Excerpted records:
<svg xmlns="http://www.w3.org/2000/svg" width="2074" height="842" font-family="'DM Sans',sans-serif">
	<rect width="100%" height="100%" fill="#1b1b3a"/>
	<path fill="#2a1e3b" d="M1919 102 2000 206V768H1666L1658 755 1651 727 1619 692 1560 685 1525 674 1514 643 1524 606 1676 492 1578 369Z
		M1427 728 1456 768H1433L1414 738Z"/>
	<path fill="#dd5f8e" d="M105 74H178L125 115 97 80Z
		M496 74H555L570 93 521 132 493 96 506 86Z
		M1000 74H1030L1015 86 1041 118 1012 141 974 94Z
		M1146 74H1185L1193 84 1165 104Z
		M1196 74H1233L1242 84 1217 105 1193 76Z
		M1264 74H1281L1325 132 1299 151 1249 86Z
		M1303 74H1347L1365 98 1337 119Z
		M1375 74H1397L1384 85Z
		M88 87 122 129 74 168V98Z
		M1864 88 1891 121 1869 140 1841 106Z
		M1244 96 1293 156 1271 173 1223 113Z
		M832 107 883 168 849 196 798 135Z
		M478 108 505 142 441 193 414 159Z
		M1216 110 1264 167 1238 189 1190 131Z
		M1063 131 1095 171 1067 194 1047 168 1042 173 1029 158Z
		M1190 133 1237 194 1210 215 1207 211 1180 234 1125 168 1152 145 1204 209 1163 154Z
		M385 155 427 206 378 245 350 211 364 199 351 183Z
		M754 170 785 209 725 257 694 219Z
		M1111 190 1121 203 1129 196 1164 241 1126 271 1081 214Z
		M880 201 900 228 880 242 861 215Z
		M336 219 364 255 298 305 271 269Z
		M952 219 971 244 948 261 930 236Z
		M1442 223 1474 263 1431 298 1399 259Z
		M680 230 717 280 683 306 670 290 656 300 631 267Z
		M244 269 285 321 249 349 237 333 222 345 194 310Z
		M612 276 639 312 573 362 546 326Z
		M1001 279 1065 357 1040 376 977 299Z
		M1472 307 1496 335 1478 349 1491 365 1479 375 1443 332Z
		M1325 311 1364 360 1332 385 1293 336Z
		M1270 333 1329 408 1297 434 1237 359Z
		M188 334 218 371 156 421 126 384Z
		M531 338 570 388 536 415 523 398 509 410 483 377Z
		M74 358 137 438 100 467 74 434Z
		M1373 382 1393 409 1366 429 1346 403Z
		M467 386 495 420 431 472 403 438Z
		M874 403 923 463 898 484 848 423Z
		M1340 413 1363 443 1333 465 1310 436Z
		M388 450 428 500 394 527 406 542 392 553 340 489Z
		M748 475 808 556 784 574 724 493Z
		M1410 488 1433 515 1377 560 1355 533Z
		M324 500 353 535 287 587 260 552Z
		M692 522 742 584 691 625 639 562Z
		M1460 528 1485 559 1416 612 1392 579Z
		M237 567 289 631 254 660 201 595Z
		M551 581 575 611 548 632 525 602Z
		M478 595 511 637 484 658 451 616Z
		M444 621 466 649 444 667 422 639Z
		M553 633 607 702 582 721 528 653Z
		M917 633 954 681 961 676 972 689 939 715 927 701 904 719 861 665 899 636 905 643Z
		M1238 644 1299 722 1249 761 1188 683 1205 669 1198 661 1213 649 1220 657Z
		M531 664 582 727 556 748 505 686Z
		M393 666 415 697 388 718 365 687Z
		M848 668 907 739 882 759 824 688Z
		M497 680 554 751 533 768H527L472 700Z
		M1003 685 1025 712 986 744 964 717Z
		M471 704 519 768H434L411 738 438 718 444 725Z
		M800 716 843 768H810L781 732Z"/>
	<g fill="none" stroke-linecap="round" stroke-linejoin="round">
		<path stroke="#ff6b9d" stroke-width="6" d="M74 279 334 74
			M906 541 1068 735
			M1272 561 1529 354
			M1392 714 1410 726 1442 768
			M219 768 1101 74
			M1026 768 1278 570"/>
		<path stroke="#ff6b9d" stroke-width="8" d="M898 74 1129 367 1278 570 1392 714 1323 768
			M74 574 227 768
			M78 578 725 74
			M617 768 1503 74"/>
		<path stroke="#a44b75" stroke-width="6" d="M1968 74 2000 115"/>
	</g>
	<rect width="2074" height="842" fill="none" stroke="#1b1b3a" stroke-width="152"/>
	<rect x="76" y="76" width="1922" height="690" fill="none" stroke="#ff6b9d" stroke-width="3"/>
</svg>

Task requirements:
The whole listing above needs to be written out again exactly.

Result for this task:
<svg xmlns="http://www.w3.org/2000/svg" width="2074" height="842" font-family="'DM Sans',sans-serif">
	<rect width="100%" height="100%" fill="#1b1b3a"/>
	<path fill="#2a1e3b" d="M1919 102 2000 206V768H1666L1658 755 1651 727 1619 692 1560 685 1525 674 1514 643 1524 606 1676 492 1578 369Z
		M1427 728 1456 768H1433L1414 738Z"/>
	<path fill="#dd5f8e" d="M105 74H178L125 115 97 80Z
		M496 74H555L570 93 521 132 493 96 506 86Z
		M1000 74H1030L1015 86 1041 118 1012 141 974 94Z
		M1146 74H1185L1193 84 1165 104Z
		M1196 74H1233L1242 84 1217 105 1193 76Z
		M1264 74H1281L1325 132 1299 151 1249 86Z
		M1303 74H1347L1365 98 1337 119Z
		M1375 74H1397L1384 85Z
		M88 87 122 129 74 168V98Z
		M1864 88 1891 121 1869 140 1841 106Z
		M1244 96 1293 156 1271 173 1223 113Z
		M832 107 883 168 849 196 798 135Z
		M478 108 505 142 441 193 414 159Z
		M1216 110 1264 167 1238 189 1190 131Z
		M1063 131 1095 171 1067 194 1047 168 1042 173 1029 158Z
		M1190 133 1237 194 1210 215 1207 211 1180 234 1125 168 1152 145 1204 209 1163 154Z
		M385 155 427 206 378 245 350 211 364 199 351 183Z
		M754 170 785 209 725 257 694 219Z
		M1111 190 1121 203 1129 196 1164 241 1126 271 1081 214Z
		M880 201 900 228 880 242 861 215Z
		M336 219 364 255 298 305 271 269Z
		M952 219 971 244 948 261 930 236Z
		M1442 223 1474 263 1431 298 1399 259Z
		M680 230 717 280 683 306 670 290 656 300 631 267Z
		M244 269 285 321 249 349 237 333 222 345 194 310Z
		M612 276 639 312 573 362 546 326Z
		M1001 279 1065 357 1040 376 977 299Z
		M1472 307 1496 335 1478 349 1491 365 1479 375 1443 332Z
		M1325 311 1364 360 1332 385 1293 336Z
		M1270 333 1329 408 1297 434 1237 359Z
		M188 334 218 371 156 421 126 384Z
		M531 338 570 388 536 415 523 398 509 410 483 377Z
		M74 358 137 438 100 467 74 434Z
		M1373 382 1393 409 1366 429 1346 403Z
		M467 386 495 420 431 472 403 438Z
		M874 403 923 463 898 484 848 423Z
		M1340 413 1363 443 1333 465 1310 436Z
		M388 450 428 500 394 527 406 542 392 553 340 489Z
		M748 475 808 556 784 574 724 493Z
		M1410 488 1433 515 1377 560 1355 533Z
		M324 500 353 535 287 587 260 552Z
		M692 522 742 584 691 625 639 562Z
		M1460 528 1485 559 1416 612 1392 579Z
		M237 567 289 631 254 660 201 595Z
		M551 581 575 611 548 632 525 602Z
		M478 595 511 637 484 658 451 616Z
		M444 621 466 649 444 667 422 639Z
		M553 633 607 702 582 721 528 653Z
		M917 633 954 681 961 676 972 689 939 715 927 701 904 719 861 665 899 636 905 643Z
		M1238 644 1299 722 1249 761 1188 683 1205 669 1198 661 1213 649 1220 657Z
		M531 664 582 727 556 748 505 686Z
		M393 666 415 697 388 718 365 687Z
		M848 668 907 739 882 759 824 688Z
		M497 680 554 751 533 768H527L472 700Z
		M1003 685 1025 712 986 744 964 717Z
		M471 704 519 768H434L411 738 438 718 444 725Z
		M800 716 843 768H810L781 732Z"/>
	<g fill="none" stroke-linecap="round" stroke-linejoin="round">
		<path stroke="#ff6b9d" stroke-width="6" d="M74 279 334 74
			M906 541 1068 735
			M1272 561 1529 354
			M1392 714 1410 726 1442 768
			M219 768 1101 74
			M1026 768 1278 570"/>
		<path stroke="#ff6b9d" stroke-width="8" d="M898 74 1129 367 1278 570 1392 714 1323 768
			M74 574 227 768
			M78 578 725 74
			M617 768 1503 74"/>
		<path stroke="#a44b75" stroke-width="6" d="M1968 74 2000 115"/>
	</g>
	<rect width="2074" height="842" fill="none" stroke="#1b1b3a" stroke-width="152"/>
	<rect x="76" y="76" width="1922" height="690" fill="none" stroke="#ff6b9d" stroke-width="3"/>
</svg>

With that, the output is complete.